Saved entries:

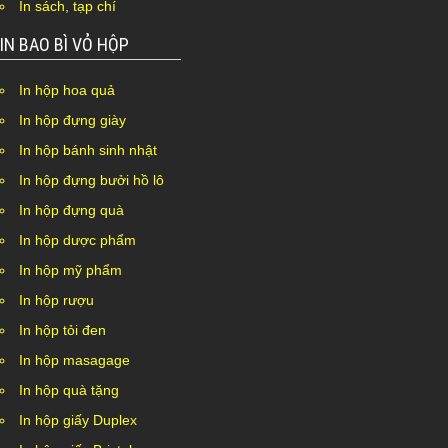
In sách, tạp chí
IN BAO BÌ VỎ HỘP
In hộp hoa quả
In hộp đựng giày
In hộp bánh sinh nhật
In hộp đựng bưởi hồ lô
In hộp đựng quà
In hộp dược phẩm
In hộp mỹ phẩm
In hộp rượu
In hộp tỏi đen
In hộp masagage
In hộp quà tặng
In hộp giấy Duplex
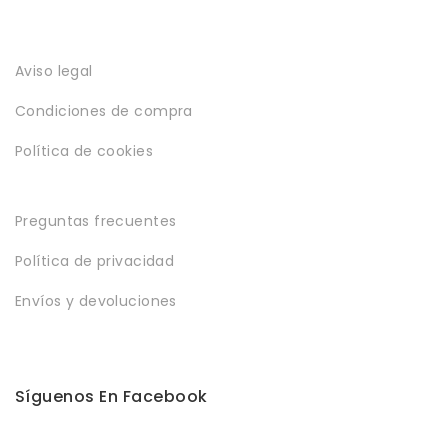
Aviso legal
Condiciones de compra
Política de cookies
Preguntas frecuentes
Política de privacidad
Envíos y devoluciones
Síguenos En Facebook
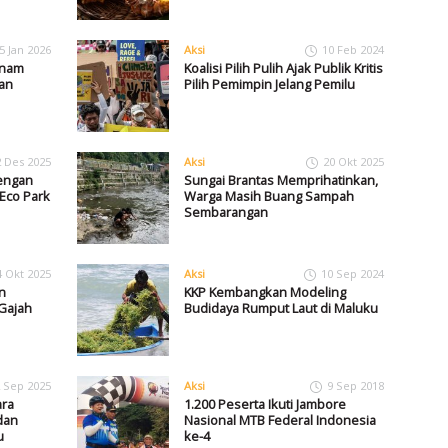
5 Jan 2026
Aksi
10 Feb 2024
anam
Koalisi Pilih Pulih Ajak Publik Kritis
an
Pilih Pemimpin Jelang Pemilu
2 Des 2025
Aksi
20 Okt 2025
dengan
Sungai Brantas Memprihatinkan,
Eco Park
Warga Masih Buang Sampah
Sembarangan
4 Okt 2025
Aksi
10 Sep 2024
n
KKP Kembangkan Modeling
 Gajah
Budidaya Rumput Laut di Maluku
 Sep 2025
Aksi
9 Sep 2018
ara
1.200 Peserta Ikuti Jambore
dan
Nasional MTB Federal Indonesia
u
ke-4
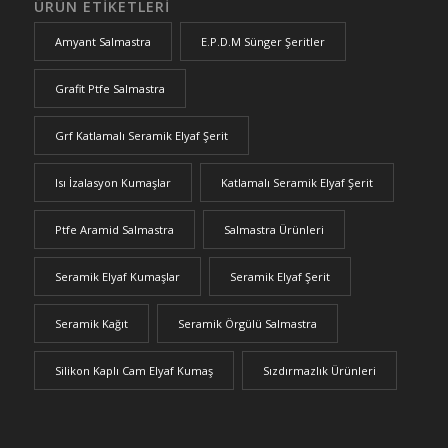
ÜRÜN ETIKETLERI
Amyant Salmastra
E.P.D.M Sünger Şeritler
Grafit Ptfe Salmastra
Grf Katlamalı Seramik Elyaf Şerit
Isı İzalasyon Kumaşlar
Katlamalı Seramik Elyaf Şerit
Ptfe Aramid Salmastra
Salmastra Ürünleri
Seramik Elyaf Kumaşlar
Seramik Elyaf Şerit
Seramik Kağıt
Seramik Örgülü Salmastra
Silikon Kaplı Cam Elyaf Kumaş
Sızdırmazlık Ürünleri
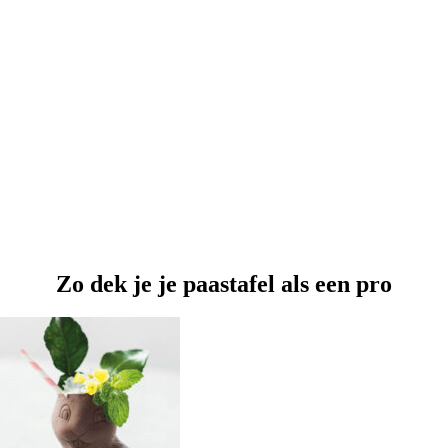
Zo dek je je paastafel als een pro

--

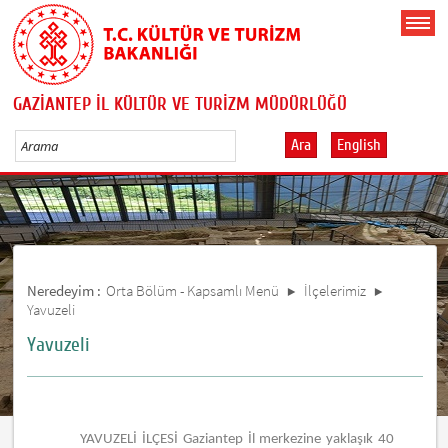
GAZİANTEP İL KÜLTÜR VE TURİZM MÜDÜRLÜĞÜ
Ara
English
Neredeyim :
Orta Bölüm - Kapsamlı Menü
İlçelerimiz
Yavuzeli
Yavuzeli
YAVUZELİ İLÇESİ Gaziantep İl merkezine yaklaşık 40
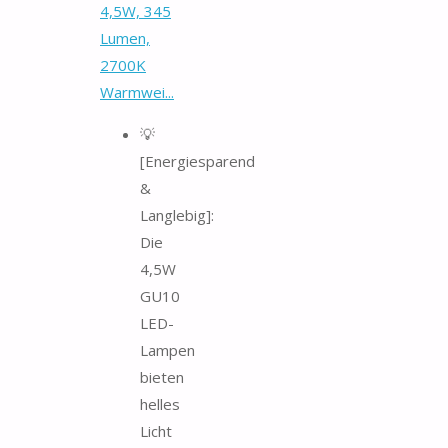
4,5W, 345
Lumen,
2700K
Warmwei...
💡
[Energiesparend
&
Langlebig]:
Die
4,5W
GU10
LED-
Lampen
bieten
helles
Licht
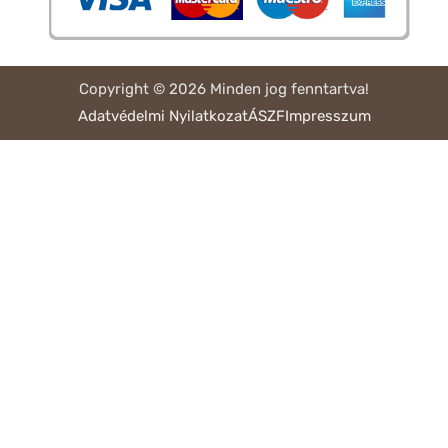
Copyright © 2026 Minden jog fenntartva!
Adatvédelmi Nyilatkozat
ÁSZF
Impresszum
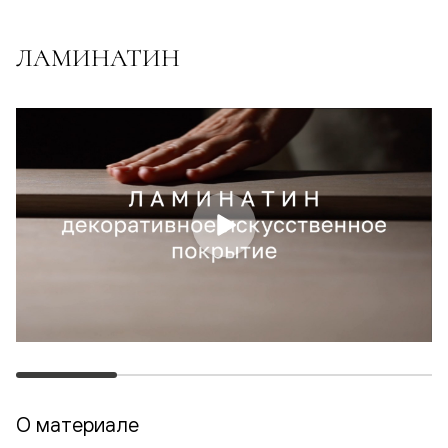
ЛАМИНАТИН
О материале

...

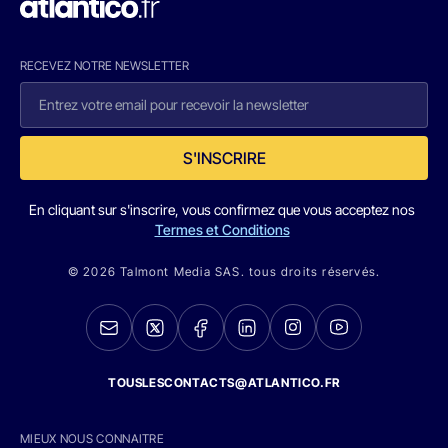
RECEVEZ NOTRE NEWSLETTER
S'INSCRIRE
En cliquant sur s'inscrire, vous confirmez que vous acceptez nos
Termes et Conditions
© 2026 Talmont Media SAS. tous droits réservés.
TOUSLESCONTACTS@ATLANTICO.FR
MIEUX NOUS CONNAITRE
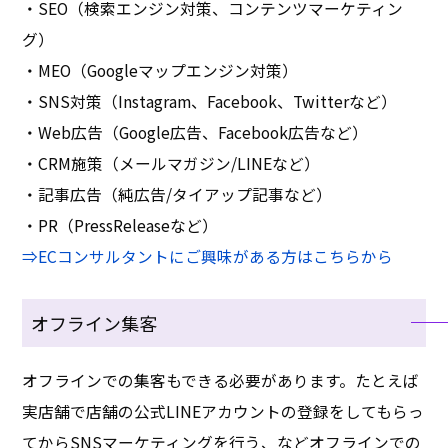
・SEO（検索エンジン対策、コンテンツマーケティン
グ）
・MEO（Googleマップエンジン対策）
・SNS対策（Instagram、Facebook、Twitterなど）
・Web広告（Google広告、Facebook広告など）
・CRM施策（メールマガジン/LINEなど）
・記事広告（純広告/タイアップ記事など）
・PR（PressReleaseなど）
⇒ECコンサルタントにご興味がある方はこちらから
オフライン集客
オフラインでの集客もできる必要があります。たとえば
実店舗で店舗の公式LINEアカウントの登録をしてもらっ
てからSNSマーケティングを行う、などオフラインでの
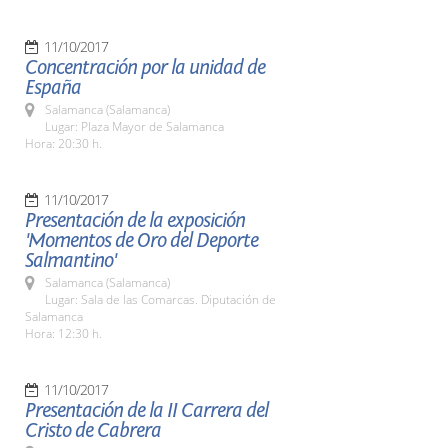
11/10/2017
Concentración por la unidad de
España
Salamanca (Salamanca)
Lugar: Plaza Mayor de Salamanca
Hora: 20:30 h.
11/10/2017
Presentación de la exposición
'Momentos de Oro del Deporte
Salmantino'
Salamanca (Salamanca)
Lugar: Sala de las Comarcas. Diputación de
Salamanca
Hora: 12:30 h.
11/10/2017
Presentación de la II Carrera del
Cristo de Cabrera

■ **ACTIVITY**: Show all lines in the entries above where the word "Política" appears.

■ **FINAL ANSWER**:
Política de cookies
Política de privacidad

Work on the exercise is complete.